Tracks like the imaginary drug paean (Tyler has always been sober) “Jamba” and “Domo23” showcase his honed ability to warp standard hip-hop production into funhouses of burping gurgles, while his flow proves to be limber without losing his signature snarling edge. “48” features the album’s most conventional yet accomplished beat, with sprinkles of horns and deflating organ parts as Tyler parses out a story of a well-meaning drug dealer who constantly apologizes for his profession as he puts food on the table: “I sold that soap and I killed black folk, I’m sorry / But I got a nice car, put my sister through school while my momma all cool, I’m sorry / I’m in too deep and I can’t see the shore, I’m sorry.”

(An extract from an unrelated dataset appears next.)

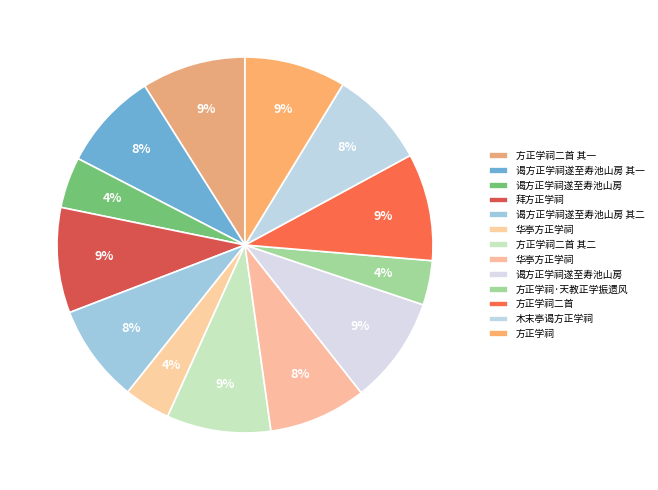

What is the largest slice in the pie chart?

谒方正学祠遂至寿池山房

While Tyler’s beats seem friendlier, they still remain in line with his favored sonic textures of sea-sick synth lines, chintzy string parts, sparse lower key piano lines and nightmarish ambiance. The searing “Stan” homage “Colossus” and demented album centerpiece “PartyIsntOver/Campfire/Bimmer” bump with an uneasy lurch. Wolf’s trio of “love” songs — the stumbling hook-up of “Awkward,” the psychotically confused “IFHY” and the Coco Owino/Erykah Badu-assisted “Treehome 95” — all resemble fever dreams bouncing around Tyler’s subconscious. And that subconscious is on full display, with his anarchic sociopathy set up in the opening vignette, “Wolf,” and anchored throughout the record with running conversations between his alternate personalities: Wolf (a more extreme version of Tyler), Sam (a more extreme version of Wolf) and the vocoder-masked TC (short for Tyler’s conscience). It’s early Eminem for the GIF generation.

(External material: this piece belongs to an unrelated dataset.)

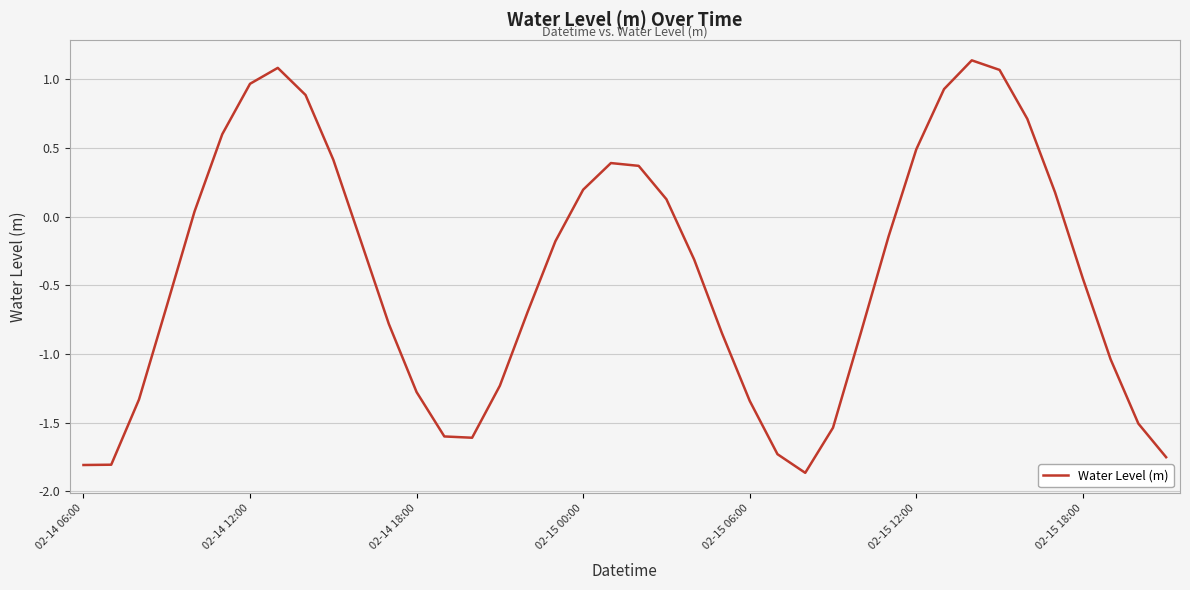

Is this an area chart (filled region under the line)?

No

The palpable depression of “Answer,” again with deflated organs and a brittle guitar line, has Tyler speaking not to an alter ego but directly to the father he never knew, rebuking him while sarcastically thanking him for his success: “Now I’m stuck with this shitty facial hair/ Also stuck with a beautiful home with a case of stairs / So you not being near fucking fire-started my damn career.” Tyler’s self-conscious angst boils over on “Rusty,” as he takes aim at his entire trajectory by dismissing his alleged homophobia (“Saying I hate gays even though Frank [Ocean] is on 10 of my songs”), his dissolved underground credentials (“Hated the popular ones, but now I’m the popular one”) and his ultimately hollow VMA win for “Yonkers” (“And MTV could suck my dick, and I ain’t fuckin’ playing / Bruh, they never played it, I just won shit for their fucking ratings”).

It’s a chillingly convincing performance, showing Tyler’s obvious development as a lyricist who has outgrown the confines of his own shit-stirring youth and demands that his distinctively challenging vision be assessed on its own merits, outside of what the world has decided he represents. The songs may not stick in your brain the way his most outrageous lyrics do, but ultimately, Wolf is a success because Tyler has sharpened his musical aesthetic without dampening the visceral bite of his independent roots.

Best Track That’s Not The single: “Rusty” finally offers Tyler’s brutally honest and pointed response to his rise to fame, his detractors and his future as a rapper.

Best Listened To When: Skateboarding and loitering outside the Circle K on Prarie Ave. in the Hawthorne neighborhood of Los Angeles.